RapidMiner Server node

Note the following requirements for the RapidMiner Server nodes:

  • Each RapidMiner Server node must run on a dedicated machine. The machine can be virtual or physical.
  • The nodes must be connected on a high speed LAN (high bandwith, low latency).
  • The nodes need not be identical, but for consistent performance we recommend that they be as similar as possible.
  • All nodes must run the same version of RapidMiner Server.
  • All nodes must have synchronized clocks (for example, using NTP) and be configured with the same timezone.
  • All nodes must connect to the ActiveMQ broker.

Job Agent node

Note the following requirements for the Job Agent nodes:

  • Each Job Agent node must run on a dedicated machine.
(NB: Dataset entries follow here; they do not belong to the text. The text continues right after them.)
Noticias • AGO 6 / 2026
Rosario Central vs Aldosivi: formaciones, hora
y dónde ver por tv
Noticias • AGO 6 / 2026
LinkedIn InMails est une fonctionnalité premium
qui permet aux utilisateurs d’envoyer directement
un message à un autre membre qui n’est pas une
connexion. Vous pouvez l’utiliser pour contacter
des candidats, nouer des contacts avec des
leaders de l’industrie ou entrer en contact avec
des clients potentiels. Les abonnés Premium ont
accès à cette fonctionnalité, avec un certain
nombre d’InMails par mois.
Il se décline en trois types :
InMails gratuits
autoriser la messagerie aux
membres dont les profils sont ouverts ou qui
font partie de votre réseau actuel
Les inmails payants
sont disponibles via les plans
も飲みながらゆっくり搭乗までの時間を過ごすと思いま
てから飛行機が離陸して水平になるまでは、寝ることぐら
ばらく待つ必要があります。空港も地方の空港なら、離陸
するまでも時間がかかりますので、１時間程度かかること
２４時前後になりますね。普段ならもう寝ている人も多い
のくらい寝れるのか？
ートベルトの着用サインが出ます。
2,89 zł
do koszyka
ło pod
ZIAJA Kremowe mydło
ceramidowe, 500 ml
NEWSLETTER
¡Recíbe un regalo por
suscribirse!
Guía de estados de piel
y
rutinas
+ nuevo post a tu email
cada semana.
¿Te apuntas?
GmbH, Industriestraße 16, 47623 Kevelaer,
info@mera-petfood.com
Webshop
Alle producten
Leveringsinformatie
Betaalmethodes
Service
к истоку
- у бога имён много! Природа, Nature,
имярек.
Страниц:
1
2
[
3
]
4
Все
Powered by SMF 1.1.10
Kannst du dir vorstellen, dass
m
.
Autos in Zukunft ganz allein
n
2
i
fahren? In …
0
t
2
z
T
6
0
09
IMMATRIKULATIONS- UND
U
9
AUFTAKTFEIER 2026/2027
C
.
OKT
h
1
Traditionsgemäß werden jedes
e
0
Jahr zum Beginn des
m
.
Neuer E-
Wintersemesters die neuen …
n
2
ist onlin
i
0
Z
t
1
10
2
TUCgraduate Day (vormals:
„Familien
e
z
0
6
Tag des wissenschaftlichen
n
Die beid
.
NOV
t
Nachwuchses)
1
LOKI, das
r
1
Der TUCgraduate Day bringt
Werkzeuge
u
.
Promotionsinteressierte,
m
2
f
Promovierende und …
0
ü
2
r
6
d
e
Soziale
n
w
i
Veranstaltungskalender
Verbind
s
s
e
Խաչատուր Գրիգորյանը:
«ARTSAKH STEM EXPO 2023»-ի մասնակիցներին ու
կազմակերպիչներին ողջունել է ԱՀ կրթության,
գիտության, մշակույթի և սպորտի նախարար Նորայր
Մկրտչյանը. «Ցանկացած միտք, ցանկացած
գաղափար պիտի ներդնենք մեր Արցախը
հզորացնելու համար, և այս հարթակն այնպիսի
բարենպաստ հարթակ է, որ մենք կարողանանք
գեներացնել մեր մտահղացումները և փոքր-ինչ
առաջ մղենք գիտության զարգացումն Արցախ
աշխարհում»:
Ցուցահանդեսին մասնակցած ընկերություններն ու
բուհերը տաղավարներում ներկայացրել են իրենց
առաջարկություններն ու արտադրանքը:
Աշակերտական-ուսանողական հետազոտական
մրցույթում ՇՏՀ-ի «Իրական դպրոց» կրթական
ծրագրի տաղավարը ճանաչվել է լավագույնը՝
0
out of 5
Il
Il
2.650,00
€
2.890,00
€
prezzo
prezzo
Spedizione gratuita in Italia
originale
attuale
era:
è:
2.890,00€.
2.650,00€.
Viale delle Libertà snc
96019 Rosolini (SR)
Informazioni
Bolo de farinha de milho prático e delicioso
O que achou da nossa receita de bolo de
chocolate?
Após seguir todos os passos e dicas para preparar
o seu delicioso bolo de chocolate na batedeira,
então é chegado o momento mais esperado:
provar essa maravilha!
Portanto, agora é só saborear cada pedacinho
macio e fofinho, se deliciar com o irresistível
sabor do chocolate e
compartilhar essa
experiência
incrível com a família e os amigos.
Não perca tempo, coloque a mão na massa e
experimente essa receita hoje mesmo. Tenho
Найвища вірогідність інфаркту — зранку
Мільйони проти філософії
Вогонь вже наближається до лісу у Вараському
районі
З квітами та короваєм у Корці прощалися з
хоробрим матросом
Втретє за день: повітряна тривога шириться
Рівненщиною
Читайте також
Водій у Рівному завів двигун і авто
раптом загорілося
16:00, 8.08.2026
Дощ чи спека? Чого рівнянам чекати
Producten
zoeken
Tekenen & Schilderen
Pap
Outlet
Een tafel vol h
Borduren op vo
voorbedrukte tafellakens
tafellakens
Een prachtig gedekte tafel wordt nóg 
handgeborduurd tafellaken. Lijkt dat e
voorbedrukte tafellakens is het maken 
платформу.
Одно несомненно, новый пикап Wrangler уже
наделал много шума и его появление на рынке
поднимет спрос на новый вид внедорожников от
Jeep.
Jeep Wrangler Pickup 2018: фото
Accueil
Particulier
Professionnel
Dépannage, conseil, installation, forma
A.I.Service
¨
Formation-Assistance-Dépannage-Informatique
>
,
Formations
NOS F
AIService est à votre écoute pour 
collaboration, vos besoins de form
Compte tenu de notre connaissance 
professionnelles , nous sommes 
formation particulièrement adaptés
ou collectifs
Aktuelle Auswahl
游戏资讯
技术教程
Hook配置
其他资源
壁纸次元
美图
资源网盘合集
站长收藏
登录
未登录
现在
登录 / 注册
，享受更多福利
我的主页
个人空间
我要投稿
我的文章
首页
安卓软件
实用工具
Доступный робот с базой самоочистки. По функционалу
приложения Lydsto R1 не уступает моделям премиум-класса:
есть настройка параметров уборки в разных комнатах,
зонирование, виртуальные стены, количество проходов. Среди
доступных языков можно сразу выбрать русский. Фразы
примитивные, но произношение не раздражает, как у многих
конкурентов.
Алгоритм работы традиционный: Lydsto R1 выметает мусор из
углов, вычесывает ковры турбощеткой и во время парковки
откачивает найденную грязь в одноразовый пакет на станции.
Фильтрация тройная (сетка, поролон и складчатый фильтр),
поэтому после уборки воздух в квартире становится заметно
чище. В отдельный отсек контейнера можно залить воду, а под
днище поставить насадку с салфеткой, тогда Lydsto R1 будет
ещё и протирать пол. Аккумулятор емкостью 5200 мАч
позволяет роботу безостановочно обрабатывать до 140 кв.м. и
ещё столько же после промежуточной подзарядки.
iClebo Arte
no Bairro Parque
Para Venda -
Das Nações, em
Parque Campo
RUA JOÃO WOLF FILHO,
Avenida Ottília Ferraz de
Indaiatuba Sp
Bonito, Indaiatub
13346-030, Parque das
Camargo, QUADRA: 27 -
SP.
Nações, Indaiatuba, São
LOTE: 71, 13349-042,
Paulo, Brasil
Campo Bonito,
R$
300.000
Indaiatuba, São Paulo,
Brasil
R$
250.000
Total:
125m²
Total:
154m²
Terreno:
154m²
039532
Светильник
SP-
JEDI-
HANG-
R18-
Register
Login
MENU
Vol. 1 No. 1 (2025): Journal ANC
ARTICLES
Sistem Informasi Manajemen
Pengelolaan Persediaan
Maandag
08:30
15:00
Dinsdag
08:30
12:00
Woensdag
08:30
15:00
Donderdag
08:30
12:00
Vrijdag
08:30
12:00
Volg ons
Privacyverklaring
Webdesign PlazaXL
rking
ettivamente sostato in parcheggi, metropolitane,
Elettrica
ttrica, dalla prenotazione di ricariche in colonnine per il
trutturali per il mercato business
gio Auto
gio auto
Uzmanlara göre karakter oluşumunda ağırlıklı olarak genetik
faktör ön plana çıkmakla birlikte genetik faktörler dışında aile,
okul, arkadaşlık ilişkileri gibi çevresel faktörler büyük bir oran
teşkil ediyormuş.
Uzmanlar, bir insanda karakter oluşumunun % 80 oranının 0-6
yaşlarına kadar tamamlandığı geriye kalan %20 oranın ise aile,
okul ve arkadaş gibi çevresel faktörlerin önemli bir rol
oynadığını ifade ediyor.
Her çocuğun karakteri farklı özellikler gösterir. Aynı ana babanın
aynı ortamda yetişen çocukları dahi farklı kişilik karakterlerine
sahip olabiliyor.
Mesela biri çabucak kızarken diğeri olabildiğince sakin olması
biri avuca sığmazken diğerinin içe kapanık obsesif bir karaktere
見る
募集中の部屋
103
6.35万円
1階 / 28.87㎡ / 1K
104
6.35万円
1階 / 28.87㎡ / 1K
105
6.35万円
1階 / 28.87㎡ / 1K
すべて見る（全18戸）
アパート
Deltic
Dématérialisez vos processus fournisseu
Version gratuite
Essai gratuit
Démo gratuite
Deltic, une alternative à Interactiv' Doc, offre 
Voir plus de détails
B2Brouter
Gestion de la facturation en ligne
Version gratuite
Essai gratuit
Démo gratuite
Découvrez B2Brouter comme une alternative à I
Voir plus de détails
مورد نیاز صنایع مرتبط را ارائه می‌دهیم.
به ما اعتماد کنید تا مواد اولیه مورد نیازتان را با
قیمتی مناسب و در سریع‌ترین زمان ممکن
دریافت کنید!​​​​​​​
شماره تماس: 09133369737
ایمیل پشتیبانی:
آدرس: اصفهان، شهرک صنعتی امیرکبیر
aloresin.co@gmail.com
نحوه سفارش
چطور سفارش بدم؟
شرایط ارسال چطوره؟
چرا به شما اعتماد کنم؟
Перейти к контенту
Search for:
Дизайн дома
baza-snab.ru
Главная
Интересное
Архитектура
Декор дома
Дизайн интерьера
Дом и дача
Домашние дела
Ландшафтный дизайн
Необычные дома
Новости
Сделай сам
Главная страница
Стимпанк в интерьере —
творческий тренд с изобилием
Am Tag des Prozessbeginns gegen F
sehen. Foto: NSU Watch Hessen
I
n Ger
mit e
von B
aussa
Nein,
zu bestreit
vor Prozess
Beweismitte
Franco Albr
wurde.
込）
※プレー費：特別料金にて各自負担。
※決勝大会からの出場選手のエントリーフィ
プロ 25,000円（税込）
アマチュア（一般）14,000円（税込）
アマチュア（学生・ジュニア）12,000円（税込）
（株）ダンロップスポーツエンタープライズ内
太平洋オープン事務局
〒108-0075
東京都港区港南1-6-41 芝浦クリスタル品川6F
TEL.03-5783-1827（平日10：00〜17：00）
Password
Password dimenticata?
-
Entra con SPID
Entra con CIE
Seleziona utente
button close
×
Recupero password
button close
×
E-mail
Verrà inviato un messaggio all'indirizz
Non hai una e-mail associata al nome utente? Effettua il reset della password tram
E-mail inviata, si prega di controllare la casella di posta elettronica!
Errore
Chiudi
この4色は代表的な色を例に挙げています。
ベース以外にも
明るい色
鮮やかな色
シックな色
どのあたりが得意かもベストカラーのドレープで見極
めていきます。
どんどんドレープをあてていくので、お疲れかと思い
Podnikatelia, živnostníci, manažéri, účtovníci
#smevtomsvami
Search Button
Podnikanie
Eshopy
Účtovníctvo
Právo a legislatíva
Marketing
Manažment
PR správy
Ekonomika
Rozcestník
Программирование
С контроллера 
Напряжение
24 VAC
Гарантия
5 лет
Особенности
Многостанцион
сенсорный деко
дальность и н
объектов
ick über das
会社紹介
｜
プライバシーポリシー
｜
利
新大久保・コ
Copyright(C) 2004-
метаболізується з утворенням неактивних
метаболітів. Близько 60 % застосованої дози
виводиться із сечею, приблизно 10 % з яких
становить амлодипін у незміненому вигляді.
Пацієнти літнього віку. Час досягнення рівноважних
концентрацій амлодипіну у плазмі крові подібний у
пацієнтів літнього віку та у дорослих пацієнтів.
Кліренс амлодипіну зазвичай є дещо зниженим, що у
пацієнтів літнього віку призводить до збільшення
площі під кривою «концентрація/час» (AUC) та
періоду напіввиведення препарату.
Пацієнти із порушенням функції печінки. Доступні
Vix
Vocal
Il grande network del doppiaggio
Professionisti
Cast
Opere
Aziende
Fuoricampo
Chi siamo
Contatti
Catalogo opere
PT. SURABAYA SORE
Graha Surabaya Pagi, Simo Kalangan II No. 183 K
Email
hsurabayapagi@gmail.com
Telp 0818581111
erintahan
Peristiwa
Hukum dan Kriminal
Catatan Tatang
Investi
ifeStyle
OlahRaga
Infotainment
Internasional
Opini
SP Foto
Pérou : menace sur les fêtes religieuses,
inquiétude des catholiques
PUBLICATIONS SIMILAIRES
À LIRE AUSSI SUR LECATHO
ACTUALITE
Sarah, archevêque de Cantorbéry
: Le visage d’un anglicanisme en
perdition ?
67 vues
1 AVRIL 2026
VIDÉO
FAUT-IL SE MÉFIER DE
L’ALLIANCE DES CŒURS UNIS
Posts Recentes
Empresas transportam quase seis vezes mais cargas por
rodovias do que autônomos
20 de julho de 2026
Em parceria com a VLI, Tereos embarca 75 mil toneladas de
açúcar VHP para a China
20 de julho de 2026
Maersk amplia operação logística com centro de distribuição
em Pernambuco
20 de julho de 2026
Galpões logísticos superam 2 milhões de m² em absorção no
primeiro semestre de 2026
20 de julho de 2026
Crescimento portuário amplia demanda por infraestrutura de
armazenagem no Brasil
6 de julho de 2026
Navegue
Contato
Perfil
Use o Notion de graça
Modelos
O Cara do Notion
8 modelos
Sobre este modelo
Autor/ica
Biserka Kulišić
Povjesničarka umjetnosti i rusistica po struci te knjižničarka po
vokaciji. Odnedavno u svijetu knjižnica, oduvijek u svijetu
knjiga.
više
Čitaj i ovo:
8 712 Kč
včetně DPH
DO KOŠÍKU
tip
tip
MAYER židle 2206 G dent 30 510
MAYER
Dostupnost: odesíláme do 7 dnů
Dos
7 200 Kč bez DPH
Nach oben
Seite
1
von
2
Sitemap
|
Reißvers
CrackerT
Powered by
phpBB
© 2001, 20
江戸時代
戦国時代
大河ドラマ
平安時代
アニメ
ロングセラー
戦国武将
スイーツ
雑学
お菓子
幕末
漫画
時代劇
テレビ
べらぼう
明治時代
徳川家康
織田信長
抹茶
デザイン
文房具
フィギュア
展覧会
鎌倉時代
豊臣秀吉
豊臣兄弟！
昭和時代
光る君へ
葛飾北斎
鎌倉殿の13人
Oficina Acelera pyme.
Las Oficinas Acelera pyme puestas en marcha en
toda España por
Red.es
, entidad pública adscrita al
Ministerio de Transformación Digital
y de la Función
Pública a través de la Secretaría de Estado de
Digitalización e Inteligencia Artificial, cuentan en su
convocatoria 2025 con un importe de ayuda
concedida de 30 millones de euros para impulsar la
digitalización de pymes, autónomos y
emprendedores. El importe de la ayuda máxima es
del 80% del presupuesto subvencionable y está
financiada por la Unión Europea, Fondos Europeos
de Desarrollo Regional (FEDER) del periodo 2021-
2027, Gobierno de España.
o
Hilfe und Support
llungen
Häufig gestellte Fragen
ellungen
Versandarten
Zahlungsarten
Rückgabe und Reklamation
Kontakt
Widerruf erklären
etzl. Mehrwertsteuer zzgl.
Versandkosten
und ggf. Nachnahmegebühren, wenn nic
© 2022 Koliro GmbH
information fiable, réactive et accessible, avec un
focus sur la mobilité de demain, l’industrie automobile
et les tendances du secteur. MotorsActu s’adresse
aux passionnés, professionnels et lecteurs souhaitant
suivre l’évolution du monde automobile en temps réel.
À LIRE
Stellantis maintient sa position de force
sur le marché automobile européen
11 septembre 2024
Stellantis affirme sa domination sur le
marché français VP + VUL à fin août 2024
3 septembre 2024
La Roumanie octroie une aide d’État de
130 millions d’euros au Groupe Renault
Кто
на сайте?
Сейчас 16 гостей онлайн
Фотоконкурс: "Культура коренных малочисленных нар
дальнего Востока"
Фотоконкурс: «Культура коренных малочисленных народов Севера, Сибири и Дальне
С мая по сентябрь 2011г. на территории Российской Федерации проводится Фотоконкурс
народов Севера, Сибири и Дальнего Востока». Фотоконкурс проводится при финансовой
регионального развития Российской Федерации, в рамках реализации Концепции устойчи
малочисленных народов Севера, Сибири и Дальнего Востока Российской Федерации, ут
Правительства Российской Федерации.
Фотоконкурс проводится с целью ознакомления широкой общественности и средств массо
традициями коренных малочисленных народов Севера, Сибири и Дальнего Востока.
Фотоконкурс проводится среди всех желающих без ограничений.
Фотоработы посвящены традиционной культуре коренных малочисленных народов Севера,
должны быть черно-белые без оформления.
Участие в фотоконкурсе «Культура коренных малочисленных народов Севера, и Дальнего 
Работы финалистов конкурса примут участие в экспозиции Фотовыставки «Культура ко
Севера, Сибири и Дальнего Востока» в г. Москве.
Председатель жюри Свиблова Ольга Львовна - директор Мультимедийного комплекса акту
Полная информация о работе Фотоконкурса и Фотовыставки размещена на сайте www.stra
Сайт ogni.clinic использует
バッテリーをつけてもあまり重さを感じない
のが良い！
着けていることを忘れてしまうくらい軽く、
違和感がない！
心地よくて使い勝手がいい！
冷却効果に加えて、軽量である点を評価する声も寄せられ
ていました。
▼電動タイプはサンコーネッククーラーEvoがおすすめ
The machine can be virtual or physical.
  • The nodes must be connected on a high speed LAN (high bandwith, low latency).
  • All Job Agent nodes must run the same version, matching the RapidMiner Server version.
  • All nodes must have synchronized clocks (for example, using NTP) and be configured with the same timezone.
  • All nodes must connect to the ActiveMQ broker.

Load balancer

We do not bundle a load balancer for RapidMiner Server High Availability. You can use the load balancer of your choice.

  • Your load balancer must support sticky sessions.
  • Your load balancer should run on a dedicated machine.
  • Your load balancer must have a high-speed LAN connection to the RapidMiner Server nodes.
  • For best performance, terminating SSL (HTTPS) at your load balancer and running plain HTTP between the load balancer and RapidMiner Server is highly recommended.

We recommend using HAProxy, which supports all required features out-of-the-box. The load balancer page describes how to set up HAProxy as a load balancer.

Shared database

A shared database is used to store configuration data and other metadata.

  • The shared database must run on a dedicated machine.
  • The shared database must be available to all RapidMiner Server nodes via a high-speed LAN (it must be in the same physical data center).
  • All the usual databases are supported, except MySQL.

Shared file system

RapidMiner Server High Availability requires a high performance shared file system such as a SAN, NAS, RAID server, or high-performance file server optimized for I/O.

  • The shared file system must run on a dedicated machine.
  • The file system must be available to all cluster nodes via a high-speed LAN (it must be in the same physical data center).
  • The shared file system should be accessible via NFS as a single mount point.

ActiveMQ broker

RapidMiner Server High Availability requires a remote ActiveMQ broker, as the bundled one is not active for RapidMiner Server High Availability.

  • The ActiveMQ broker must run on a dedicated machine.
  • Currently, only ActiveMQ version 5.14.5 has been tested and is officially supported, but feel free to test more updated 5.x versions.
  • You can use a standalone ActiveMQ installation or a clustered installation.